Veroordeelde heeft daarover verklaard dat hij een bedrag van € 65.000,- heeft betaald voor het perceel aan de [b-straat] te Suriname, en dat dit bedrag bestaat uit een lening van € 20.000,- van het bedrijf [A], € 30.000,- van zijn broers en € 15.000,- van veroordeelde zelf.

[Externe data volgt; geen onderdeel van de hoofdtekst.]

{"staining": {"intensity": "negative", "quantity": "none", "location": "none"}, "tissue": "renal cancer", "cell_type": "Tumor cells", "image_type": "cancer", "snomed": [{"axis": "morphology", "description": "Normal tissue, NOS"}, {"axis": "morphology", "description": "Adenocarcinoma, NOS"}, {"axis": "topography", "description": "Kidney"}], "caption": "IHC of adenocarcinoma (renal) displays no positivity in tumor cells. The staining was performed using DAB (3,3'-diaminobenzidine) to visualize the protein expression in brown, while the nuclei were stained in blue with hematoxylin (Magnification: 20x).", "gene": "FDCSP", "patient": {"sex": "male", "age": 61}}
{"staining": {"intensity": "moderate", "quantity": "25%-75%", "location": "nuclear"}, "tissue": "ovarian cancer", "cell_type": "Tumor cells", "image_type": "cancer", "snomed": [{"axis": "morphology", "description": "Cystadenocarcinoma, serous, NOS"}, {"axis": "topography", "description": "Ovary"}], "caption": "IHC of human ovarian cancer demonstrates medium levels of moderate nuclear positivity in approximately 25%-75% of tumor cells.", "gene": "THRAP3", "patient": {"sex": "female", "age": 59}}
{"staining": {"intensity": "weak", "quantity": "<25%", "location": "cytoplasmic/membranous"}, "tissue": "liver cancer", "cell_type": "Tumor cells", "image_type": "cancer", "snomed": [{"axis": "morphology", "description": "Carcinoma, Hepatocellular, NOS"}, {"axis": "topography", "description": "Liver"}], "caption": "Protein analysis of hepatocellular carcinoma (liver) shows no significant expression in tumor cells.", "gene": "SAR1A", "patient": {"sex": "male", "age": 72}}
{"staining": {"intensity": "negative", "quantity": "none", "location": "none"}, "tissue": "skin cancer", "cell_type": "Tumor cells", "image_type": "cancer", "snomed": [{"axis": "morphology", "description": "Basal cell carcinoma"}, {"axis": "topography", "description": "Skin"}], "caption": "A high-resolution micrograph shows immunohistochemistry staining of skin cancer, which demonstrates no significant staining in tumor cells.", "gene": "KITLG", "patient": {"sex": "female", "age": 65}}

- Veroordeelde heeft op 13 oktober 2011 bij de Douane te Schiphol aangifte gedaan van de uitvoer van een contant bedrag van € 10.450,- vanuit Nederland naar Suriname. (...)
Resumé kasopstelling
De militaire kamer komt, gelet op de verweren van de verdediging, tot de volgende (aangepaste) kasopstelling:
Contante ontvangsten (bankopnames) € 58.316,20
Uitgaven
Aangetroffen contanten € 124.500,00
Bankstortingen € 72.104,72
Betaling Audi A4 € 13.500,00
Contante facturen € 62.776,84
Betaling [a-straat] € 65.000,00
Betaling [b-straat] € 35.000,00
Betaling [c-straat] -
Uitvoer contanten naar Suriname € 450,00
-------------
€ 373.331,56
Totaalbedrag contante uitgaven
€ 373.331,56
Saldo contante uitgaven waarvoor geen legale bron is: € 315.015,36
Aldus heeft veroordeelde in de periode van 1 januari 2007 tot en met 26 juni 2012 een bedrag van € 315.015,36 meer aan contant geld in bezit gehad dan wel uitgegeven dan hij uit enige legale bron van inkomsten kan verantwoorden. De verklaringen van veroordeelde voor de gestelde legale herkomst van dit vermogen acht de militaire kamer immers, (...) onvoldoende aannemelijk.
In het tegelijk met deze uitspraak uitgesproken vonnis in de hoofdzaak is bepaald dat de in beslag genomen aangetroffen contanten en de Audi A4 verbeurd zijn verklaard. Om deze reden zal het geschatte voordeel worden verminderd met € 124.500,00 en € 13.500,00, dus in totaal € 138.000,00 zodat het per saldo € 177.015,36 bedraagt. Dat het vonnis in de hoofdzaak niet onherroepelijk is doet er niet aan af dat de militaire kamer uitgaat van de juistheid van dat vonnis, en dat meerekenen van deze posten de facto tot een dubbele bestraffing zou leiden.
De militaire kamer zal derhalve vaststellen dat het wederrechtelijk verkregen voordeel moet worden geschat op het bedrag van € 177.015,36, hetgeen een lager bedrag is dan door de officier van justitie is gevorderd. Dit voordeel komt op grond van artikel 36e van het Wetboek van Strafrecht voor ontneming in aanmerking."